O valor do sugestivo
Crítica de Boi, da SerTão Teatro Infinito Cia., de Goiânia, programação do Palco Giratório
Boi é um trabalho concebido a partir da utilização expressiva de recursos escassos. Em cena há apenas uma mesa e dois panos, um preto e outro vermelho. A natureza genuinamente teatral do projeto já se evidencia no modo com que esses poucos elementos são manipulados para sugerir variadas imagens numa encenação em que o insinuado vale bem mais do que o concretizado.
Único ator presente no palco, Guido Campos Correa se multiplica entre determinados personagens ao contar a história de Zé Argemiro, rapaz da roça que trava vínculo inquebrantável com o boi Dourado, a despeito das restrições da mãe e da fúria da mulher, Das Dores, que se sente desfavorecida diante do animal.
Para diferenciar os personagens, o ator oscila entre composição marcada (no caso da mãe) e um tom mais neutro empregado na esfera da narração. É amparado pelo trabalho corporal de Hugo Rodas – que acumula as funções de diretor, adaptador (do texto original, de Miguel Jorge), cenógrafo, figurinista e iluminador. Há bons momentos sem texto, a exemplo da cena do grito mudo de Das Dores, e imagens poderosas, como a da máscara de boi (criação de Maria Aparecida).
Em certos instantes, o diretor Hugo Rodas entrelaça, de maneira mais destacada, a jornada de Zé Argemiro com evocação da cultura popular brasileira. A iluminação, calorosa, prioriza o vermelho. A trilha sonora, de Victor Pimenta, impõe gravidade à cena, mas se torna excessivamente interveniente ao longo da apresentação.
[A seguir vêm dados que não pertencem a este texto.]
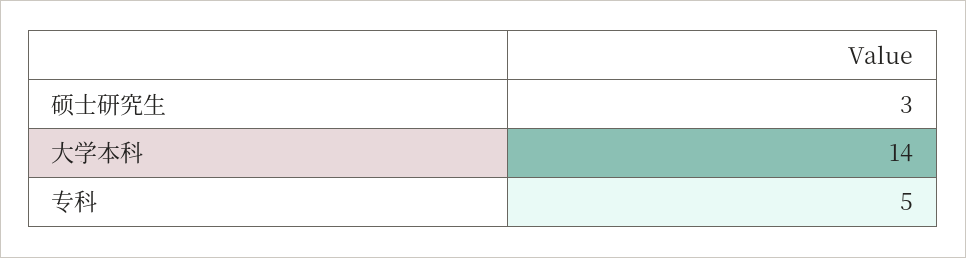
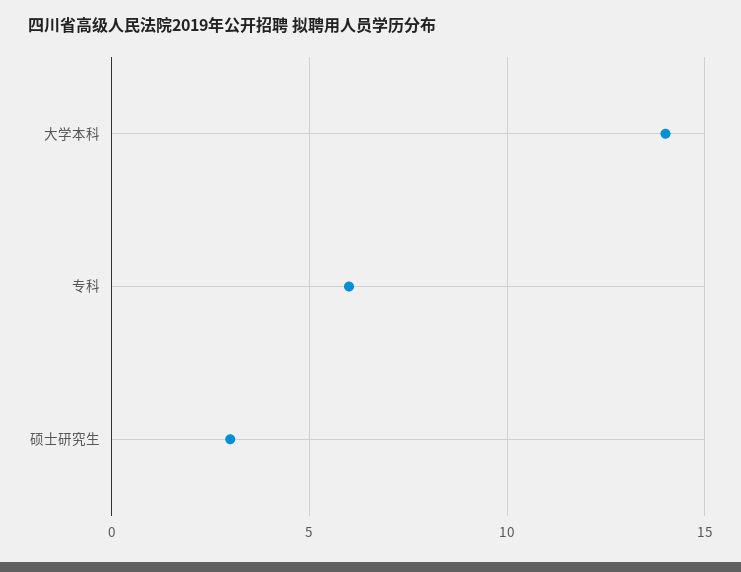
专科: 5 -> 6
Infelizmente, na sessão realizada no Espaço Cultural Escola Sesc, o ator incorreu numa interatividade um tanto vazia com a plateia, composta, em sua maioria, por adolescentes, com o provável intuito de seduzi-los para uma montagem que, em princípio, estaria distante do mundo de referências contemporâneas ostentadas pela juventude de hoje. A barganha com o espectador, que começa desde a entrada do teatro por meio da distribuição de bandeirinhas coloridas, fica ainda mais concreta através de interrupções nas quais o ator desce para conversar com o público, desvirtuando a especificidade do trabalho. Esse tipo de procedimento não aproxima verdadeiramente a plateia da proposta da SerTão Teatro Infinito Cia., de Goiânia, conhecida, anteriormente, pelo belo solo A terceira margem do rio, apropriação cênica de Henrique Rodovalho, com o mesmo Guido Campos Correa, da obra de Guimarães Rosa.
Daniel Schenker é doutorando da UNIRIO.